**Saved data entries**
____________________
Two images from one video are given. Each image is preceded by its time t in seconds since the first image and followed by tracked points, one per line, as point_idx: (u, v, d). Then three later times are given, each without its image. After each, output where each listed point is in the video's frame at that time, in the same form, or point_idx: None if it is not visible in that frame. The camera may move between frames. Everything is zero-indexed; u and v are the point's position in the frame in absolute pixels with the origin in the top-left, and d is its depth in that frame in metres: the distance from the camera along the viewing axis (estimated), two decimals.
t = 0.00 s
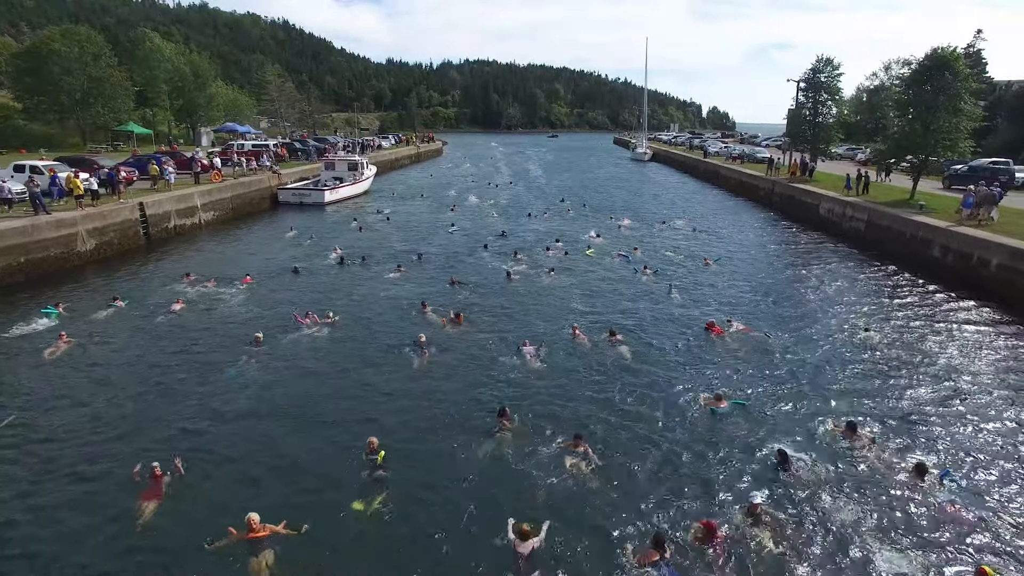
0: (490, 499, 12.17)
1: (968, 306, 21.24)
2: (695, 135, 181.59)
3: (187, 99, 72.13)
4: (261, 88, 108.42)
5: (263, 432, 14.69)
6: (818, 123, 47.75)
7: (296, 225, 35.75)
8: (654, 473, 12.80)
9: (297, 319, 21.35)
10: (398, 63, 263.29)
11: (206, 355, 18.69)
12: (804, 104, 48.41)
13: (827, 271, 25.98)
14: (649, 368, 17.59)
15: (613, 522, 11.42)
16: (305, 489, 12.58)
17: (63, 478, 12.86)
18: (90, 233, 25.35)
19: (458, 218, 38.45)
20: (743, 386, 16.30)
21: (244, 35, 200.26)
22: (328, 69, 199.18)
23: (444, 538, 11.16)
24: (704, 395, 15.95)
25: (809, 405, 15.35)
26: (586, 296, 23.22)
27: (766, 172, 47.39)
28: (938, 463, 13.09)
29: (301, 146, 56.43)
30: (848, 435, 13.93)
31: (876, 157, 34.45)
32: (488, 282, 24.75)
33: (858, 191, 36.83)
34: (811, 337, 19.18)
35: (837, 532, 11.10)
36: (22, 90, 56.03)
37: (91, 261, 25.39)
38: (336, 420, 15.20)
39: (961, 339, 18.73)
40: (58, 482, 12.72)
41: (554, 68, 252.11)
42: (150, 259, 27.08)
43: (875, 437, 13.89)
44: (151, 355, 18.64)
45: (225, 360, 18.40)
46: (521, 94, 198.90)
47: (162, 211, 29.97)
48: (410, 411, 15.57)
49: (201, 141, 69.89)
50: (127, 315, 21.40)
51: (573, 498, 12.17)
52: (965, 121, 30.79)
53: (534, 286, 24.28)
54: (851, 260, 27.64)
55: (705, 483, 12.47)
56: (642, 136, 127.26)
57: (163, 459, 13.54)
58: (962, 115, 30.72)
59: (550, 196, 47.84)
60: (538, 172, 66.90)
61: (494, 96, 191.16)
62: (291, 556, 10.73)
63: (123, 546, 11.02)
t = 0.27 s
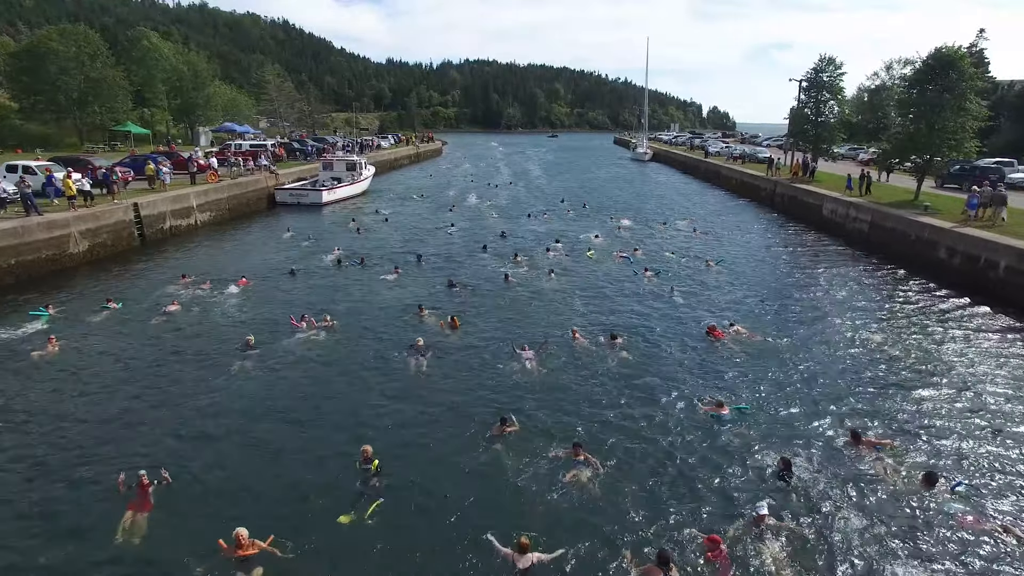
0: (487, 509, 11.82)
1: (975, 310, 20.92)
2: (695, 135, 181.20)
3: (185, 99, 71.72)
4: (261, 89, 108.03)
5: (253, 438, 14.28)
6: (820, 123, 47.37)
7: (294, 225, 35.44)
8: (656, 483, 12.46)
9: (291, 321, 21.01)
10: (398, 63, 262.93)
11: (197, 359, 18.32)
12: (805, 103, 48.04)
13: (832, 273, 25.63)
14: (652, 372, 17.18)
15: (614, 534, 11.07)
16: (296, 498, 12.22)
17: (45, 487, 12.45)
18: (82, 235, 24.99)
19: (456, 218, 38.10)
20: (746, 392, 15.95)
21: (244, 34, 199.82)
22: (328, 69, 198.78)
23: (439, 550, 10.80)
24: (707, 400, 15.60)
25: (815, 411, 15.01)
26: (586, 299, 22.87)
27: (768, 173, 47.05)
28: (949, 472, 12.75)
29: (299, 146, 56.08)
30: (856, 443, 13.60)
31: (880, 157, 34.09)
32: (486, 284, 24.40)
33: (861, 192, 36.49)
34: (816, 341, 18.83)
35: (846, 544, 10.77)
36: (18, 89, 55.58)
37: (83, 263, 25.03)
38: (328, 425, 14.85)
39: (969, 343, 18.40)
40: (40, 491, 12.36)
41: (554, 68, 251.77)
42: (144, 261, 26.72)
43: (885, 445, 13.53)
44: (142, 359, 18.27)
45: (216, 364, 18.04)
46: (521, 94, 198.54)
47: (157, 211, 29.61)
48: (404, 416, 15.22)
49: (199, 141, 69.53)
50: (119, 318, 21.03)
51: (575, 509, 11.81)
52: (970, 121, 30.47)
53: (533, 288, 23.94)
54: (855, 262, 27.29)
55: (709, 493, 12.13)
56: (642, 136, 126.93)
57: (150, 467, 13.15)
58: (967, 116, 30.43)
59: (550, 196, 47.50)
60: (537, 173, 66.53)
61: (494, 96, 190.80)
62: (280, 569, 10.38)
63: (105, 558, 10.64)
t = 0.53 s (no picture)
0: (485, 517, 11.51)
1: (983, 312, 20.59)
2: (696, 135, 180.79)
3: (184, 99, 71.43)
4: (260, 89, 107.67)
5: (246, 443, 13.95)
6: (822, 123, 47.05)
7: (292, 226, 35.14)
8: (659, 490, 12.15)
9: (287, 324, 20.71)
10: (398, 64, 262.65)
11: (190, 361, 18.01)
12: (807, 103, 47.71)
13: (835, 275, 25.32)
14: (653, 376, 16.86)
15: (615, 543, 10.76)
16: (289, 505, 11.90)
17: (31, 493, 12.12)
18: (76, 236, 24.68)
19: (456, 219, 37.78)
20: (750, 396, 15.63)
21: (244, 35, 199.50)
22: (327, 69, 198.49)
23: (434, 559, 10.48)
24: (710, 404, 15.28)
25: (820, 416, 14.69)
26: (587, 300, 22.54)
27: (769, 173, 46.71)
28: (959, 479, 12.45)
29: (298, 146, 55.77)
30: (862, 450, 13.30)
31: (883, 157, 33.78)
32: (486, 286, 24.08)
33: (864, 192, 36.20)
34: (821, 344, 18.51)
35: (853, 555, 10.47)
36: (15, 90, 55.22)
37: (77, 264, 24.70)
38: (322, 430, 14.53)
39: (977, 347, 18.08)
40: (25, 497, 12.05)
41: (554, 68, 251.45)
42: (139, 261, 26.39)
43: (892, 451, 13.22)
44: (134, 362, 17.94)
45: (210, 366, 17.73)
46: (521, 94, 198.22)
47: (152, 212, 29.28)
48: (400, 420, 14.91)
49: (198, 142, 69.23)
50: (111, 320, 20.71)
51: (575, 516, 11.47)
52: (975, 120, 30.12)
53: (533, 290, 23.60)
54: (859, 263, 26.96)
55: (713, 501, 11.82)
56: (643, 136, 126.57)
57: (139, 473, 12.81)
58: (972, 115, 30.07)
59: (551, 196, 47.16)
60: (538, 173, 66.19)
61: (494, 96, 190.43)
62: None
63: (89, 566, 10.32)
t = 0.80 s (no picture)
0: (485, 528, 11.19)
1: (991, 316, 20.24)
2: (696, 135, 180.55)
3: (182, 98, 70.91)
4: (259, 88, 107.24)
5: (241, 451, 13.60)
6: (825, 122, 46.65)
7: (291, 226, 34.82)
8: (664, 501, 11.85)
9: (285, 326, 20.39)
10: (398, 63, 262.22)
11: (185, 365, 17.68)
12: (810, 103, 47.31)
13: (840, 277, 24.98)
14: (657, 380, 16.49)
15: (619, 557, 10.45)
16: (284, 515, 11.58)
17: (17, 504, 11.75)
18: (69, 237, 24.31)
19: (455, 219, 37.45)
20: (756, 401, 15.31)
21: (243, 34, 198.95)
22: (327, 69, 197.90)
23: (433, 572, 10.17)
24: (714, 410, 14.99)
25: (829, 423, 14.39)
26: (589, 302, 22.21)
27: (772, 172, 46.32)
28: (972, 489, 12.14)
29: (297, 146, 55.39)
30: (871, 457, 13.02)
31: (888, 157, 33.39)
32: (486, 287, 23.74)
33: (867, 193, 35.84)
34: (827, 348, 18.19)
35: (864, 570, 10.17)
36: (12, 89, 54.67)
37: (71, 266, 24.32)
38: (320, 435, 14.21)
39: (986, 351, 17.77)
40: (13, 506, 11.73)
41: (554, 68, 251.05)
42: (136, 263, 26.02)
43: (901, 458, 12.98)
44: (127, 365, 17.57)
45: (205, 370, 17.39)
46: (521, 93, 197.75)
47: (148, 213, 28.91)
48: (399, 426, 14.60)
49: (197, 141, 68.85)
50: (105, 322, 20.35)
51: (579, 529, 11.14)
52: (982, 119, 29.71)
53: (534, 291, 23.27)
54: (865, 265, 26.60)
55: (720, 513, 11.51)
56: (643, 136, 126.14)
57: (130, 484, 12.45)
58: (979, 114, 29.66)
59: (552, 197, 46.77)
60: (538, 173, 65.83)
61: (495, 95, 189.95)
62: None
63: None
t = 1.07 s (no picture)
0: (486, 538, 10.88)
1: (999, 319, 19.94)
2: (696, 135, 180.28)
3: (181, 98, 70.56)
4: (259, 89, 106.93)
5: (236, 458, 13.27)
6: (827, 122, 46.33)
7: (290, 227, 34.55)
8: (669, 509, 11.53)
9: (283, 328, 20.10)
10: (398, 63, 261.82)
11: (180, 367, 17.38)
12: (813, 102, 46.99)
13: (844, 278, 24.70)
14: (661, 385, 16.15)
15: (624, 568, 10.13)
16: (281, 524, 11.28)
17: (6, 513, 11.44)
18: (64, 238, 23.98)
19: (455, 219, 37.16)
20: (761, 406, 15.02)
21: (242, 34, 198.54)
22: (327, 69, 197.51)
23: None
24: (719, 414, 14.70)
25: (837, 428, 14.10)
26: (591, 304, 21.91)
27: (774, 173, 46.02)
28: (984, 497, 11.85)
29: (296, 146, 55.08)
30: (880, 463, 12.73)
31: (892, 157, 33.08)
32: (487, 289, 23.45)
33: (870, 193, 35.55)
34: (833, 352, 17.89)
35: None
36: (8, 88, 54.28)
37: (65, 268, 23.98)
38: (317, 440, 13.92)
39: (994, 355, 17.48)
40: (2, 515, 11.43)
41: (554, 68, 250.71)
42: (131, 264, 25.70)
43: (911, 465, 12.69)
44: (121, 369, 17.24)
45: (201, 373, 17.09)
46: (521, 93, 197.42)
47: (145, 213, 28.59)
48: (398, 431, 14.30)
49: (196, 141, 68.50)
50: (99, 324, 20.01)
51: (584, 539, 10.83)
52: (988, 119, 29.37)
53: (535, 293, 22.97)
54: (869, 267, 26.30)
55: (726, 522, 11.20)
56: (643, 136, 125.81)
57: (121, 493, 12.11)
58: (985, 114, 29.30)
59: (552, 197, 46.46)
60: (539, 173, 65.55)
61: (495, 95, 189.60)
62: None
63: None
____________________
**Action item**
Out of the data above, set down the lines from the one with "29: (299, 146, 56.08)" to the one with "47: (157, 211, 29.61)", both included, exactly as written and with no additions.

**Answer box**
29: (299, 146, 56.08)
30: (856, 443, 13.60)
31: (880, 157, 34.09)
32: (486, 284, 24.40)
33: (861, 192, 36.49)
34: (816, 341, 18.83)
35: (846, 544, 10.77)
36: (18, 89, 55.58)
37: (83, 263, 25.03)
38: (328, 425, 14.85)
39: (969, 343, 18.40)
40: (40, 491, 12.36)
41: (554, 68, 251.77)
42: (144, 261, 26.72)
43: (885, 445, 13.53)
44: (142, 359, 18.27)
45: (216, 364, 18.04)
46: (521, 94, 198.54)
47: (157, 211, 29.61)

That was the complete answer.